Rule No. 5: Love your labeller
You can get a labeller for a modest outlay. It will allow you to make standard, pretty labels that can be stuck and removed without damage. What’s the point?
- they give a clean, professional look, which encourages you to respect your tidying
- they show all members of the household where to find things (and therefore where to tidy them)
- they help you to remember (what did I already put in there?) and thus avoid buying duplicate objects
- all that to save time (we said 50 seconds, if you recall?)
Where to put them?
- on the top edges of drawers. You only see them when they are open, so it doesn’t look too much like an office.
- on folders.
- on the edges of shelves (size 140 sheets / size 160 sheets, for example)
- on the sides of bins, baskets and boxes, to identify what’s inside without moving everything
- on the sides of household appliances, to better see the serial numbers
- on cables, chargers and other objects that you need to identify quickly.

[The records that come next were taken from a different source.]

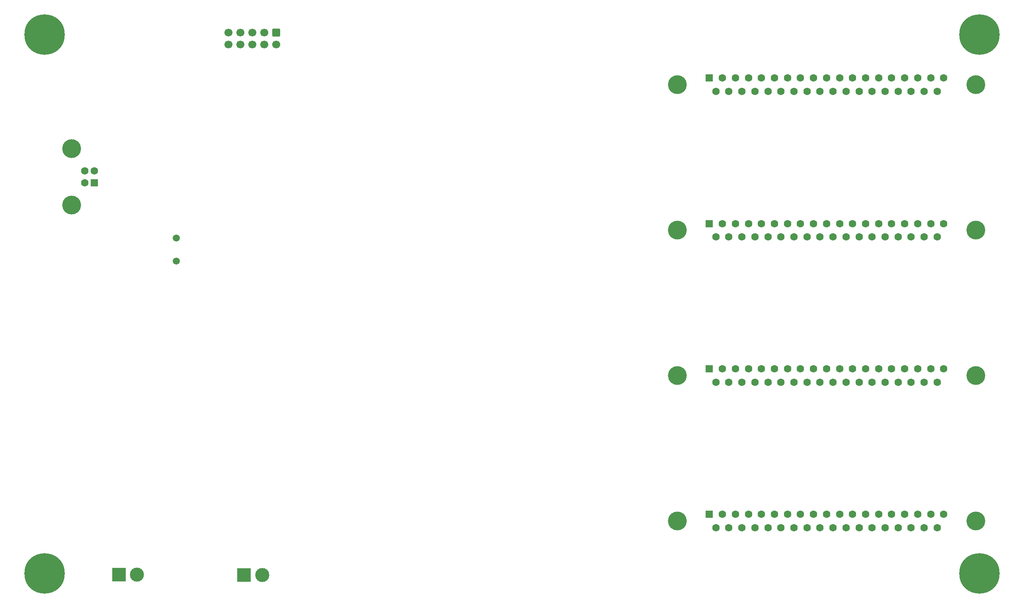
<source format=gbr>
G04 #@! TF.GenerationSoftware,KiCad,Pcbnew,8.0.1*
G04 #@! TF.CreationDate,2024-05-09T21:01:05+03:00*
G04 #@! TF.ProjectId,sensor_current_stand,73656e73-6f72-45f6-9375-7272656e745f,rev?*
G04 #@! TF.SameCoordinates,Original*
G04 #@! TF.FileFunction,Soldermask,Bot*
G04 #@! TF.FilePolarity,Negative*
%FSLAX46Y46*%
G04 Gerber Fmt 4.6, Leading zero omitted, Abs format (unit mm)*
G04 Created by KiCad (PCBNEW 8.0.1) date 2024-05-09 21:01:05*
%MOMM*%
%LPD*%
G01*
G04 APERTURE LIST*
G04 Aperture macros list*
%AMRoundRect*
0 Rectangle with rounded corners*
0 $1 Rounding radius*
0 $2 $3 $4 $5 $6 $7 $8 $9 X,Y pos of 4 corners*
0 Add a 4 corners polygon primitive as box body*
4,1,4,$2,$3,$4,$5,$6,$7,$8,$9,$2,$3,0*
0 Add four circle primitives for the rounded corners*
1,1,$1+$1,$2,$3*
1,1,$1+$1,$4,$5*
1,1,$1+$1,$6,$7*
1,1,$1+$1,$8,$9*
0 Add four rect primitives between the rounded corners*
20,1,$1+$1,$2,$3,$4,$5,0*
20,1,$1+$1,$4,$5,$6,$7,0*
20,1,$1+$1,$6,$7,$8,$9,0*
20,1,$1+$1,$8,$9,$2,$3,0*%
G04 Aperture macros list end*
%ADD10C,4.000000*%
%ADD11R,1.600000X1.600000*%
%ADD12C,1.600000*%
%ADD13C,4.700000*%
%ADD14C,8.600000*%
%ADD15R,3.000000X3.000000*%
%ADD16C,3.000000*%
%ADD17RoundRect,0.250000X-0.600000X0.600000X-0.600000X-0.600000X0.600000X-0.600000X0.600000X0.600000X0*%
%ADD18C,1.700000*%
%ADD19C,1.500000*%
G04 APERTURE END LIST*
D10*
X205700000Y-140050000D03*
X269200000Y-140050000D03*
D11*
X212520000Y-138630000D03*
D12*
X215290000Y-138630000D03*
X218060000Y-138630000D03*
X220830000Y-138630000D03*
X223600000Y-138630000D03*
X226370000Y-138630000D03*
X229140000Y-138630000D03*
X231910000Y-138630000D03*
X234680000Y-138630000D03*
X237450000Y-138630000D03*
X240220000Y-138630000D03*
X242990000Y-138630000D03*
X245760000Y-138630000D03*
X248530000Y-138630000D03*
X251300000Y-138630000D03*
X254070000Y-138630000D03*
X256840000Y-138630000D03*
X259610000Y-138630000D03*
X262380000Y-138630000D03*
X213905000Y-141470000D03*
X216675000Y-141470000D03*
X219445000Y-141470000D03*
X222215000Y-141470000D03*
X224985000Y-141470000D03*
X227755000Y-141470000D03*
X230525000Y-141470000D03*
X233295000Y-141470000D03*
X236065000Y-141470000D03*
X238835000Y-141470000D03*
X241605000Y-141470000D03*
X244375000Y-141470000D03*
X247145000Y-141470000D03*
X249915000Y-141470000D03*
X252685000Y-141470000D03*
X255455000Y-141470000D03*
X258225000Y-141470000D03*
X260995000Y-141470000D03*
D13*
X71100000Y-151200000D03*
D14*
X71100000Y-151200000D03*
D15*
X86892500Y-151450000D03*
D16*
X90772500Y-151450000D03*
D10*
X205700000Y-78100000D03*
X269200000Y-78100000D03*
D11*
X212520000Y-76680000D03*
D12*
X215290000Y-76680000D03*
X218060000Y-76680000D03*
X220830000Y-76680000D03*
X223600000Y-76680000D03*
X226370000Y-76680000D03*
X229140000Y-76680000D03*
X231910000Y-76680000D03*
X234680000Y-76680000D03*
X237450000Y-76680000D03*
X240220000Y-76680000D03*
X242990000Y-76680000D03*
X245760000Y-76680000D03*
X248530000Y-76680000D03*
X251300000Y-76680000D03*
X254070000Y-76680000D03*
X256840000Y-76680000D03*
X259610000Y-76680000D03*
X262380000Y-76680000D03*
X213905000Y-79520000D03*
X216675000Y-79520000D03*
X219445000Y-79520000D03*
X222215000Y-79520000D03*
X224985000Y-79520000D03*
X227755000Y-79520000D03*
X230525000Y-79520000D03*
X233295000Y-79520000D03*
X236065000Y-79520000D03*
X238835000Y-79520000D03*
X241605000Y-79520000D03*
X244375000Y-79520000D03*
X247145000Y-79520000D03*
X249915000Y-79520000D03*
X252685000Y-79520000D03*
X255455000Y-79520000D03*
X258225000Y-79520000D03*
X260995000Y-79520000D03*
D11*
X81687500Y-67950000D03*
D12*
X81687500Y-65450000D03*
X79687500Y-65450000D03*
X79687500Y-67950000D03*
D10*
X76827500Y-72700000D03*
X76827500Y-60700000D03*
X205700000Y-109050000D03*
X269200000Y-109050000D03*
D11*
X212520000Y-107630000D03*
D12*
X215290000Y-107630000D03*
X218060000Y-107630000D03*
X220830000Y-107630000D03*
X223600000Y-107630000D03*
X226370000Y-107630000D03*
X229140000Y-107630000D03*
X231910000Y-107630000D03*
X234680000Y-107630000D03*
X237450000Y-107630000D03*
X240220000Y-107630000D03*
X242990000Y-107630000D03*
X245760000Y-107630000D03*
X248530000Y-107630000D03*
X251300000Y-107630000D03*
X254070000Y-107630000D03*
X256840000Y-107630000D03*
X259610000Y-107630000D03*
X262380000Y-107630000D03*
X213905000Y-110470000D03*
X216675000Y-110470000D03*
X219445000Y-110470000D03*
X222215000Y-110470000D03*
X224985000Y-110470000D03*
X227755000Y-110470000D03*
X230525000Y-110470000D03*
X233295000Y-110470000D03*
X236065000Y-110470000D03*
X238835000Y-110470000D03*
X241605000Y-110470000D03*
X244375000Y-110470000D03*
X247145000Y-110470000D03*
X249915000Y-110470000D03*
X252685000Y-110470000D03*
X255455000Y-110470000D03*
X258225000Y-110470000D03*
X260995000Y-110470000D03*
D15*
X113492500Y-151550000D03*
D16*
X117372500Y-151550000D03*
D17*
X120380000Y-35947500D03*
D18*
X120380000Y-38487500D03*
X117840000Y-35947500D03*
X117840000Y-38487500D03*
X115300000Y-35947500D03*
X115300000Y-38487500D03*
X112760000Y-35947500D03*
X112760000Y-38487500D03*
X110220000Y-35947500D03*
X110220000Y-38487500D03*
D13*
X71100000Y-36400000D03*
D14*
X71100000Y-36400000D03*
D13*
X270000000Y-36400000D03*
D14*
X270000000Y-36400000D03*
D13*
X270000000Y-151200000D03*
D14*
X270000000Y-151200000D03*
D19*
X99080000Y-84637500D03*
X99080000Y-79757500D03*
D10*
X205700000Y-47080000D03*
X269200000Y-47080000D03*
D11*
X212520000Y-45660000D03*
D12*
X215290000Y-45660000D03*
X218060000Y-45660000D03*
X220830000Y-45660000D03*
X223600000Y-45660000D03*
X226370000Y-45660000D03*
X229140000Y-45660000D03*
X231910000Y-45660000D03*
X234680000Y-45660000D03*
X237450000Y-45660000D03*
X240220000Y-45660000D03*
X242990000Y-45660000D03*
X245760000Y-45660000D03*
X248530000Y-45660000D03*
X251300000Y-45660000D03*
X254070000Y-45660000D03*
X256840000Y-45660000D03*
X259610000Y-45660000D03*
X262380000Y-45660000D03*
X213905000Y-48500000D03*
X216675000Y-48500000D03*
X219445000Y-48500000D03*
X222215000Y-48500000D03*
X224985000Y-48500000D03*
X227755000Y-48500000D03*
X230525000Y-48500000D03*
X233295000Y-48500000D03*
X236065000Y-48500000D03*
X238835000Y-48500000D03*
X241605000Y-48500000D03*
X244375000Y-48500000D03*
X247145000Y-48500000D03*
X249915000Y-48500000D03*
X252685000Y-48500000D03*
X255455000Y-48500000D03*
X258225000Y-48500000D03*
X260995000Y-48500000D03*
M02*

</source>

That’s it? Are you convinced?
Rule No. 6: Think of how often you use it
The more often you use an object, the closer it should be to you (cf the remote control above). Logical, isn’t it? Pushing the reasoning a bit further. If we follow this rule, it follows that the objects that you almost never use… shouldn’t be so close to you. Further, you bump into them, they get in your way and they prevent you taking advantage of the best storage spaces: those nearest to you. Think again of the sideboard mentioned earlier and don’t hesitate to distance yourself mercilessly from what you rarely use (not forgetting the labels, OK?).